Learn from the perspective of macro trader

This is not your standard finance or economics course. Each course will give a nod to some common theories taught in textbooks, but will rely heavily on actual case studies to illustrate how markets behave in real life.

There will be at least ten courses rolled out over the first half 2023, and price of the course will increase as we move towards completion. This is a work in progress, so your feedback and understanding are appreciated.

Course Curriculum

Classes Released Every Two Weeks (40 to 60 min in length each)

Class 1: Market Participants 
Each market participant operates under different motivations and constraints. Some of them invest to meet regulatory requirements, some to hedge their portfolio, and some are not even trying to make money. This course walks through a few major market participants and offers examples of market participants investing for reasons that have nothing to do with "fundamentals." Prices don't always mean what you think they mean. 

Class 2: Federal Reserve
The Fed is easily the most influential market participant in the world. The words of a Fed chair can send markets to the moon, or into despair. But the Fed is a rationale actor whose actions can be understood and predicted. This course goes over the Fed's dual mandate, the tools it uses to carry out its task, and describes their impact on the real and financial economy. Case studies: "Higher for Longer," Reverse Wealth Effect, Taper Tantrum, Corporate Credit Facility.

Class 3: Treasury Market 
The Treasury market is the world's single most important market. It determines the risk free rate in U.S. dollars, which directly impacts all asset prices. This course goes through the mechanicals of the Treasury market from product types, drivers of supply and demand, and common market interpretations of the yield curve. Case studies: March 2020 Treasury Market, TIPS implied breakevens, safe haven bids. 
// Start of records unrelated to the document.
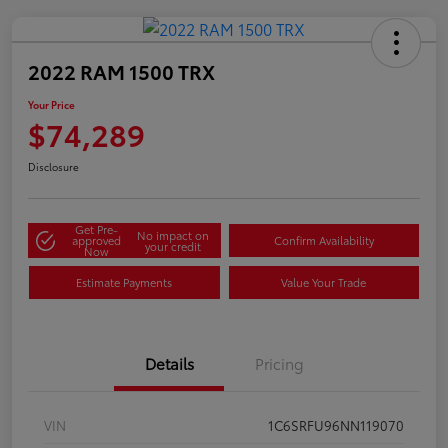
2022 RAM 1500 TRX
Your Price
$74,289
Disclosure
Get Pre-
No impact on
approved
Confirm Availability
your credit
Now
Estimate Payments
Value Your Trade
Details
Pricing
VIN
1C6SRFU96NN119070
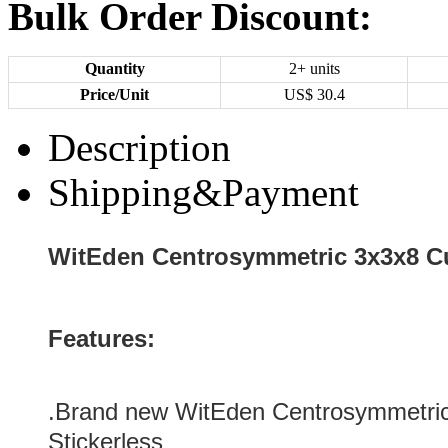
Bulk Order Discount:
Quantity
2+ units
Price/Unit
US$
30.4
Description
Shipping&Payment
WitEden Centrosymmetric 3x3x8 Cu
Features:
.Brand new
WitEden Centrosymmetri
Stickerless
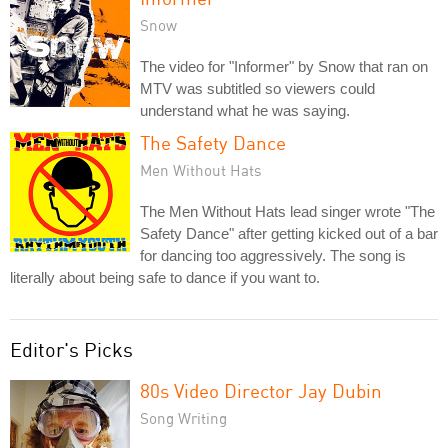
Snow
The video for "Informer" by Snow that ran on
MTV was subtitled so viewers could
understand what he was saying.
The Safety Dance
Men Without Hats
The Men Without Hats lead singer wrote "The
Safety Dance" after getting kicked out of a bar
for dancing too aggressively. The song is
literally about being safe to dance if you want to.
Editor's Picks
80s Video Director Jay Dubin
Song Writing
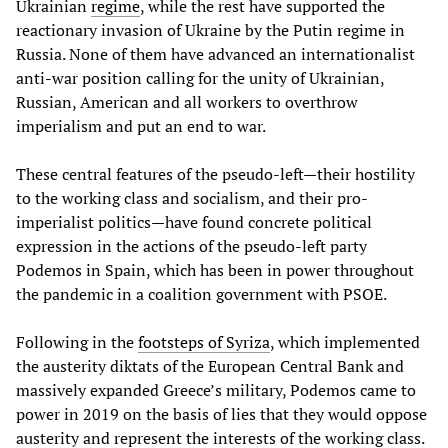
Ukrainian
regime
, while the rest have supported the
reactionary invasion of Ukraine by the Putin regime in
Russia. None of them have advanced an internationalist
anti-war position calling for the unity of Ukrainian,
Russian, American and all workers to overthrow
imperialism and put an end to war.
These central features of the pseudo-left—their hostility
to the working class and socialism, and their pro-
imperialist politics—have found concrete political
expression in the actions of the pseudo-left party
Podemos in Spain, which has been in power throughout
the pandemic in a coalition government with PSOE.
Following in the
footsteps of Syriza
, which implemented
the austerity diktats of the European Central Bank and
massively expanded Greece’s military, Podemos came to
power in 2019 on the basis of lies that they would oppose
austerity and represent the interests of the working class.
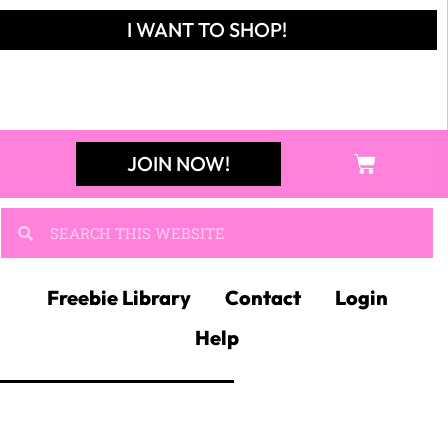
JOIN KIM'S
NEWSLETTER
And receive access to
my FREE RESOURCE
LIBRARY!
JOIN NOW!
JOIN MY
ELA FACEBOOK
GROUP!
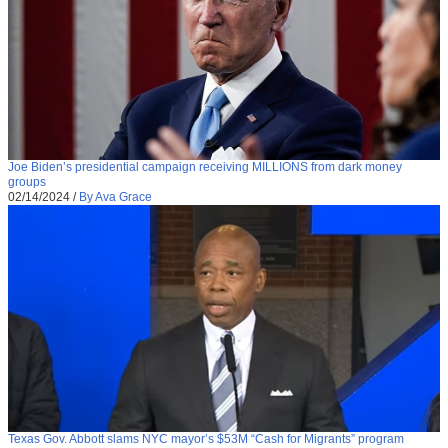
Joe Biden’s presidential campaign receiving MILLIONS from dark money
groups
02/14/2024
/
By Ava Grace
Texas Gov. Abbott slams NYC mayor’s $53M “Cash for Migrants” program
Class 4: Agency MBS [Early February]
The Agency MBS market is often through of as "Treasury adjacent" because it is credit risk free and also very liquid. This course walks through the process through which Agency MBS are created, discusses special characteristics like prepayment risk, and outlines how MBS prices feed through to the real economy. Case studies: 2022 QT, Convexity Hedging, 2020 mREIT Implosion. 

Class 5: Foreign Exchange [February] 
The FX market is a major asset class and one that directly impacts the financial and real economy. Global investors take into account FX changes when making investments, and real economy actors react to changes in their import and export prices. This class describes a number of academic and investor perspectives on what drive FX, and pays special note to the large role the government plays in influencing FX prices. Case studies: East Asian Currency Crisis, Sri Lanka Balance of Payments Crisis, Swiss Un-Peg 2015, the Safe Haven Yen. 

More classes to  come!


Principal Joseph Wang

Joseph is the CIO of Monetary Macro LLC, author of Central Banking 101, and operator of Fedguy.com. Earlier in his career he was a senior trader on the Federal Reserve's Open Markets Desk, a credit analyst at S&P Ratings, and an attorney in New York. Through his career he has had the opportunity to study the financial system from the outside as a market participant, but also from its very center on the Desk. His work aims shed light on what often appears to be an opaque system, and to bridge the gap between academia and practice when it comes to financial markets.

Joseph holds a B.A. in Economics from Northwestern University, a J.D. from Columbia Law School, and an MSc. in Financial Economics from Oxford University.